*Source extract:*
__________

What follows is an excerpt from:
Unterman, Nathan A., Amusement Park Physics: A Teacher's Guide, second
edition; Walch Publishers 2001. Pages 76-77.
ISBM 0-8251-4264-4
Investigating a frictionless circular loop of radius R with the
condition that the train just barely remains on the track at
the top of the loop, we find that the gravitational force must
be equal to the centripetal force due to the circular motion.
Solving, using Newton's second law, we have:
Sum of forces = Fnet = ma = (mv^2 top/r) = Fs-mg
Since the force of support from the track is zero, in this case, we have:
(mv^2 top/r) = mg
Solving for the tangential velocity at the top, we have:
v^2 top = rg
The gravitational potential energy at the top of the circular loop is:
GPE = mg2r
since the diameter of the circle, or 2r, is the height climbed. The
total energy at the top is the gravitational potential energy stored
in Earth's gravitational field due to the change in height and the
kinetic energy just moving the train over the top. Hence:
Etotal = GPE + KE
= mg delta y + (1/2)mv^2
Substituting 2r for the height and rg for v^2
=mg2r + (1/2)m(rg)

__________

*Records provided:*
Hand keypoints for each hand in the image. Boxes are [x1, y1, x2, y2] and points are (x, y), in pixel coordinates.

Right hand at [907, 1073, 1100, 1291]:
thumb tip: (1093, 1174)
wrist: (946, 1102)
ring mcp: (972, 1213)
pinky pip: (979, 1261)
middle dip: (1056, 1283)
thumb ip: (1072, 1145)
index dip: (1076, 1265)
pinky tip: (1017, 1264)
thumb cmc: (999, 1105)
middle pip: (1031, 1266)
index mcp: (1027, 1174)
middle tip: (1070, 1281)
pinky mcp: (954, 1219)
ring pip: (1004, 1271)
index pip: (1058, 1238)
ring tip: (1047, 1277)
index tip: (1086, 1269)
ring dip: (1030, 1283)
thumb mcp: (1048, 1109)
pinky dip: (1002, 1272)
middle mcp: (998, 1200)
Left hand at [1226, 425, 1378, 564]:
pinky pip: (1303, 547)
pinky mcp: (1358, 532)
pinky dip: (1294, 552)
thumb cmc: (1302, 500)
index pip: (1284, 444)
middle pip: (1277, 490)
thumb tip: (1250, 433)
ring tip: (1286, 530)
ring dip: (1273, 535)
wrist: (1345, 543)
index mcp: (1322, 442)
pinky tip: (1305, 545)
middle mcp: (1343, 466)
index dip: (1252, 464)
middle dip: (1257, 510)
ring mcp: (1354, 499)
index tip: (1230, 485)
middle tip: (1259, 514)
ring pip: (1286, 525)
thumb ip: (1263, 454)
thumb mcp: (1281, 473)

__________

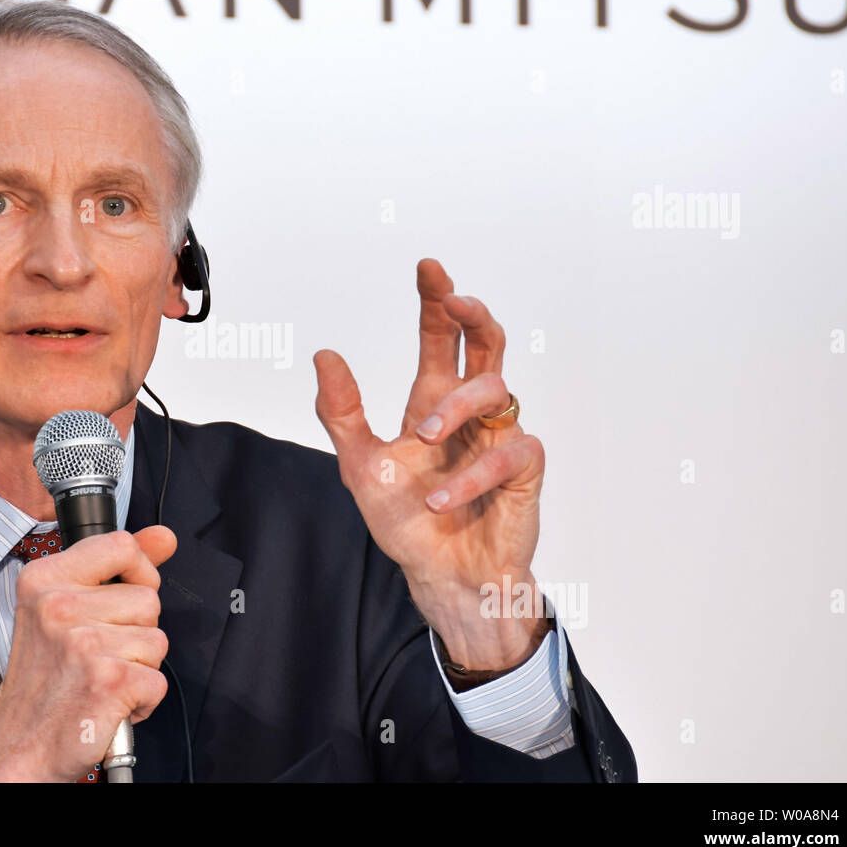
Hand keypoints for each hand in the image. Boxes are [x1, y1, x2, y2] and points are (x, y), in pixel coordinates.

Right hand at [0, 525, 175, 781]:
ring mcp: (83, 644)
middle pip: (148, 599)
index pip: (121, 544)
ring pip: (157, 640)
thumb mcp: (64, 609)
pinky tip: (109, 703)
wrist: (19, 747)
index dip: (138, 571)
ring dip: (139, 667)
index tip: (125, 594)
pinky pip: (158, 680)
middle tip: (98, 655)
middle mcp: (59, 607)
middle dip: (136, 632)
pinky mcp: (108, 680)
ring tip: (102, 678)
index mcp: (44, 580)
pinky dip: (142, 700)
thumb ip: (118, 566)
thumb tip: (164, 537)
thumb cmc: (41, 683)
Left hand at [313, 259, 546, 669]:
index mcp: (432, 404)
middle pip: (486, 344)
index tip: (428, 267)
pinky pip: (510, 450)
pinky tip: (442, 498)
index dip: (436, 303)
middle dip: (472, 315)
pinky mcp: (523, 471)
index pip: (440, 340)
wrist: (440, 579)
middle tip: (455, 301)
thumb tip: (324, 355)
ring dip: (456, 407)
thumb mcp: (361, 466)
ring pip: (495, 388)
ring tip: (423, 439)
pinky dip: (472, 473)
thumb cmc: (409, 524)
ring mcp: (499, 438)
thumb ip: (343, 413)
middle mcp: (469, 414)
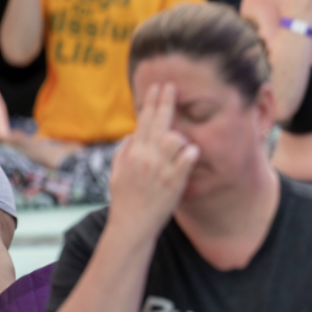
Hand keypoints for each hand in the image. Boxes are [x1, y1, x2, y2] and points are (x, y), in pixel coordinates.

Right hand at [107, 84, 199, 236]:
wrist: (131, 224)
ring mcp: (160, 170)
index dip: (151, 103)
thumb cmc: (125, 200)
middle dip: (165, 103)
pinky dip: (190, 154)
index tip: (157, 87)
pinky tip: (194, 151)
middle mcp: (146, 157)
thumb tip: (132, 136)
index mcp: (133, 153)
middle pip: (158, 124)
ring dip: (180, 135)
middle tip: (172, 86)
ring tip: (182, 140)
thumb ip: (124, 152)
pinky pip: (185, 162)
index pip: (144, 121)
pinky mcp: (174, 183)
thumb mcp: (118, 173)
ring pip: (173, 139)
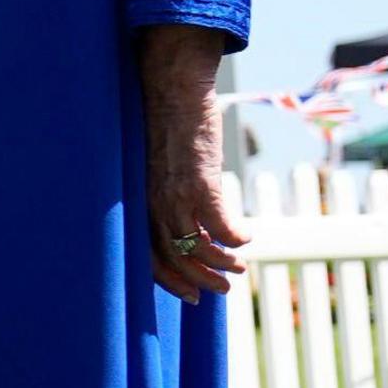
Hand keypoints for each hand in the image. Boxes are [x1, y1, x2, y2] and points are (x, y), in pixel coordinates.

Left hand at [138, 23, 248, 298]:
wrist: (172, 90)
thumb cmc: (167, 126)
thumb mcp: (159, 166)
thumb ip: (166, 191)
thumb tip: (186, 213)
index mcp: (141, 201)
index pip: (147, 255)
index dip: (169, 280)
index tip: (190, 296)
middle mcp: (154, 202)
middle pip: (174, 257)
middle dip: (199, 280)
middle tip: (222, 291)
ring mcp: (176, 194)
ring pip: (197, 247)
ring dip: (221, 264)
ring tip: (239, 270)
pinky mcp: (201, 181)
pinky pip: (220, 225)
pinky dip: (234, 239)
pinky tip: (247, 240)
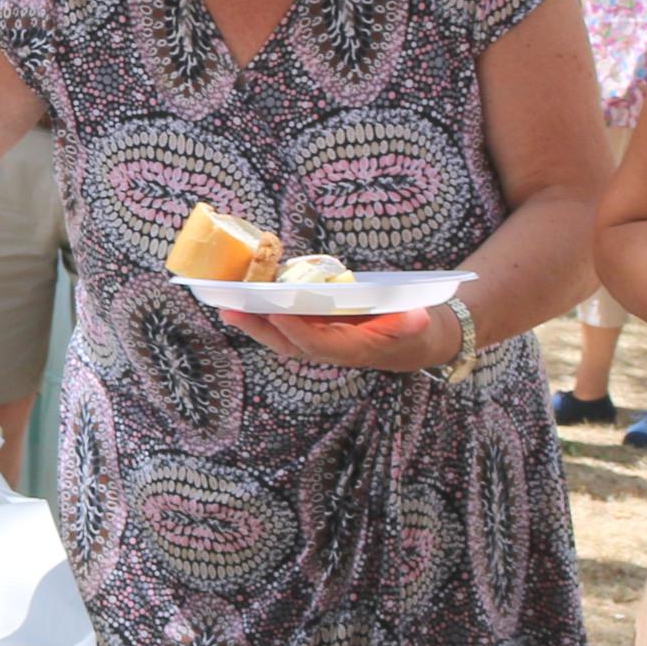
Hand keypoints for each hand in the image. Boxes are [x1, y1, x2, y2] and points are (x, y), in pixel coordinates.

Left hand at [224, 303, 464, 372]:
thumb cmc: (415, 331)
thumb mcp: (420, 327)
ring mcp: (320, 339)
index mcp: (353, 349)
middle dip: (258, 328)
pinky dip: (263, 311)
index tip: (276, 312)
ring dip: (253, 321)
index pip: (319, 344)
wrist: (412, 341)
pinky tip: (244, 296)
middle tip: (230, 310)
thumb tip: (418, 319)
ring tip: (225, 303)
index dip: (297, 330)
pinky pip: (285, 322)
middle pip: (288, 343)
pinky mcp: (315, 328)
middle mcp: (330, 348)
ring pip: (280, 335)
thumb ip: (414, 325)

__________

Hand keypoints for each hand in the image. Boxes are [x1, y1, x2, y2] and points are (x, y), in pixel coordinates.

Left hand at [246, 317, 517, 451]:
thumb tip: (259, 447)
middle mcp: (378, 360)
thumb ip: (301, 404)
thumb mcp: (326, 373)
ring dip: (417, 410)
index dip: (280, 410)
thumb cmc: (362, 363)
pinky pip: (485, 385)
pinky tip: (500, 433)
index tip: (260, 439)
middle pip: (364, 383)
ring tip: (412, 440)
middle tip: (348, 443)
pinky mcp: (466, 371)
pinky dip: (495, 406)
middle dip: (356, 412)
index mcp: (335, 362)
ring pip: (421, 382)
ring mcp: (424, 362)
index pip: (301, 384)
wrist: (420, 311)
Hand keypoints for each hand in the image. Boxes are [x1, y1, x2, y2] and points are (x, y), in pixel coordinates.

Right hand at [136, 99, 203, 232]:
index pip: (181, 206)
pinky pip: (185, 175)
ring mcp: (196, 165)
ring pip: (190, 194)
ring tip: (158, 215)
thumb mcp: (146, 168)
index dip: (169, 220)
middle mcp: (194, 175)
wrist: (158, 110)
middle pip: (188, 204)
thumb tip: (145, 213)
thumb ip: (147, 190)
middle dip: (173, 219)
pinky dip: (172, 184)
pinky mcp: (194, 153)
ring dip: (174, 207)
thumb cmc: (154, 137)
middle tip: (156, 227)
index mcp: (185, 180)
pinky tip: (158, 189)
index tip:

__________

*Tasks for this exercise:*
1. Answer these about the loop physics excerpt:
(a) At the top of the loop, what must the gravitational force equal?
(b) What is the force of support from the track in this case?
(c) What height does the train climb to reach the top of the loop?
2. Can you carry on the loop physics excerpt from the point where it stops?
The records have no connection to the loop physics excerpt.

*Expected responses:*
1.
(a) The centripetal force due to the circular motion.
(b) Zero.
(c) The diameter of the circle, or 2r.

2.
= 2.5mgr
In a negligible friction system, this must be equal to the gravitational
potential energy of the train on the lift hill at elevation delta y, before
entering the circular loop; hence:
mg delta y = 2.5 mgr
Therefore, the minimum height of the starting hill that drops the roller
coaster into the circular loop must be 2.5 r of the circular loop. Again,
assuming a friction-free system, by conservation of energy, the gravitational
potential energy at the top of the lift hill must be equal to the kinetic
energy at the bottom of the loop:
mg delta y = 2.5mgr = (1/2)mv^2
(top) (bottom)
Solving for v^2, we have
v^2 bottom = 5rg
At the bottom, the track must not only support the train, but also keep the
train moving with circular motion (mv^2 bottom/r). The forces at the bottom
must be:
Sum F = Fnet = ma = mv^2/r = Fsupport - mg
mv^2/r = F support - mg
F suppport = mv^2/r + mg
Substituting for v^2
Fsupport = m5rg/r + mg = m5g + mg = m6g
Simplifying, a = 6g at the bottom.
In reality, this situation does not exist, since we have ignored frictional
effects. Clearly, an even greater velocity, and thus greater acceleration,
would be necessary; this could be obtained from a taller lift hill or
catapulting the train. This would increase the acceleration at the
bottom, entering the loop at an acceleration of over 6 g's. This large
acceleration is unacceptable, as many riders would be rendered temporarily
unconscious.
The elegance of a clothoid loop is due to its changing radius of curvature,
smaller accelerations are experienced at the bottom that if a circular track
is used.
I hope this helps!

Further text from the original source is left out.